Secretary of State John Kerry has admitted that in some cases, US spying has gone too far.
John Kerry is the most senior Obama administration official to have commented directly on an issue that has upset America’s European allies.
The US secretary of state said he will work with President Barack Obama to prevent further inappropriate acts by the National Security Agency (NSA).
John Kerry’s comments come as Asian countries have protested at claims that Australia was involved in a US-led spy network.
China has demanded an explanation of the reports, while Indonesia has summoned the Australian ambassador to Jakarta.
In his comments, John Kerry also defended the need for increased surveillance, saying it had thwarted terrorist attacks.
“We have actually prevented airplanes from going down, buildings from being blown up, and people from being assassinated because we’ve been able to learn ahead of time of the plans,” he told a conference in London via video link.
“I assure you, innocent people are not being abused in this process, but there’s an effort to try to gather information. And yes, in some cases, it has reached too far inappropriately.

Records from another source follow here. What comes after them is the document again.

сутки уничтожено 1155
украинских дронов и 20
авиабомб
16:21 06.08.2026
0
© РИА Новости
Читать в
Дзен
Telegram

“And the president, our president, is determined to try to clarify and make clear for people, and is now doing a thorough review in order that nobody will have the sense of abuse… we are going to make sure that does not happen in the future.”
John Kerry, in his remarks to a conference organized by the Open Government Partnership, said that while some surveillance may have been excessive, claims that up to 70 million were being monitored were an “exaggeration”.
Claims about the extent of US surveillance of targets such as European leaders have strained Washington’s diplomatic relations with some of its key allies.